Le gaz espagnol afflue vers le Maroc, tandis que les exportations vers l'Europe sont reléguées au second plan
L'année dernière, l'Espagne a considérablement augmenté ses exportations de gaz naturel vers le Maroc, tout en réduisant l'approvisionnement de cette ressource vers des pays européens tels que l'Italie, selon un récent rapport du média espagnol Vozpópuli.
Les données fournies par CORES, l'agence espagnole chargée des réserves stratégiques de pétrole, révèlent que les exportations de gaz vers le Maroc représentaient 18,5 % des exportations totales de gaz de l'Espagne en juin 2024. Ce chiffre contraste fortement avec les 0,1 % enregistrés en juin 2022.
Au cours des 12 derniers mois, l'Espagne a expédié 9 338 gigawattheures de gaz naturel au Maroc via le gazoduc Maghreb-Europe, soit 155 fois plus que l'année précédente. Comme le note Morocco World News, cette augmentation intervient dans un contexte où l'Algérie, qui était auparavant un fournisseur clé de gaz pour le Maroc et l'Espagne, a fermé un important gazoduc vers le Maroc en octobre 2021, dans un contexte de tensions diplomatiques.
Confronté à la nécessité d'éviter une crise énergétique, le Maroc s'est tourné vers l'Espagne pour profiter de son infrastructure de regazéification et importer du gaz naturel liquéfié (GNL), qui peut ensuite être transporté par des gazoducs jusqu'au territoire marocain.
L'Algérie, pour sa part, avait mis en garde contre la possibilité de rompre son contrat d'approvisionnement avec l'Espagne si des molécules de gaz algérien atteignaient le Maroc. Les autorités espagnoles ont donc réaffirmé à plusieurs reprises qu'aucune des livraisons de gaz algérien n'était détournée vers le Maroc. Selon les responsables, un plan spécifique est en place pour éviter ce scénario et préserver ainsi la relation énergétique critique entre Madrid et Alger.
Malgré l'augmentation des exportations vers le Maroc, l'Espagne a diminué ses exportations de gaz vers l'Italie. Le gazoduc reliant Barcelone à Livourne, qui utilise des méthaniers plus petits, représentait 18,4 % des exportations de gaz espagnoles en 2023. Toutefois, en juin 2024, cette part est tombée à 4,4 %, selon les données de CORES.
L'Italie, qui a été gravement touchée par les coupures d'approvisionnement en gaz russe, a réussi à atteindre des niveaux de stockage supérieurs à 90 % grâce à de nouveaux accords directs avec l'Algérie. L'industrie spécule que le déclin de la coopération entre l'Espagne et l'Italie pourrait également être lié aux tensions dans les relations diplomatiques entre les deux gouvernements.

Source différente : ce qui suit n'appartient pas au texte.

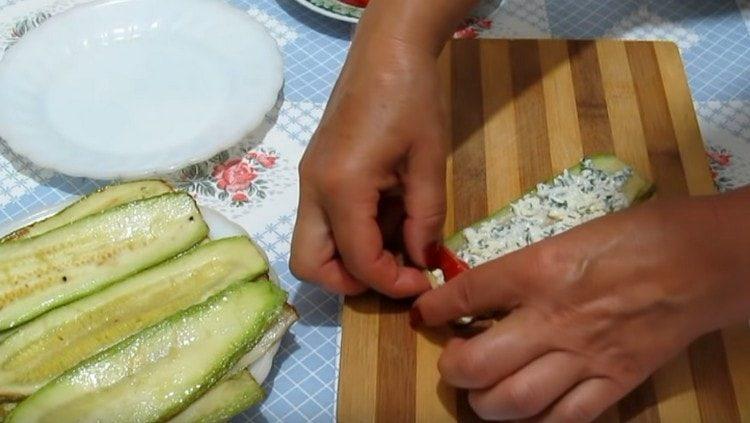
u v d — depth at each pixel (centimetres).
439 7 54
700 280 41
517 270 45
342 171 51
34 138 64
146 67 70
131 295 55
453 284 49
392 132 52
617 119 69
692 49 77
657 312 42
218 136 65
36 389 51
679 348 44
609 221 43
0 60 73
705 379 54
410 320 56
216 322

Malgré ces changements dans la dynamique des exportations, l'Espagne continue d'obtenir 29,6 % de son gaz de l'Algérie et 19 % de la Russie, en dépit des perturbations de l'approvisionnement.
En résumé, l'augmentation notable des exportations de gaz de l'Espagne vers le Maroc reflète une adaptation stratégique à la reconfiguration des relations énergétiques en Méditerranée, marquée par des tensions diplomatiques et des ajustements des routes d'approvisionnement. Dans le même temps, la baisse des exportations vers l'Italie suggère un changement dans les priorités énergétiques de l'Espagne, qui pourrait avoir des implications à la fois politiques et économiques dans un avenir proche. La capacité de l'Espagne à maintenir des relations équilibrées avec l'Algérie et le Maroc sera cruciale pour assurer sa position d'acteur clé sur le marché énergétique de la région.
Tout ceci en gardant à l'esprit les excellentes relations diplomatiques qui existent aujourd'hui entre l'Espagne et le Maroc, favorablement renforcées suite à la détermination du gouvernement espagnol à soutenir la proposition marocaine pour le Sahara Occidental comme la manière la plus sérieuse, crédible et réaliste de résoudre le différend sahraoui.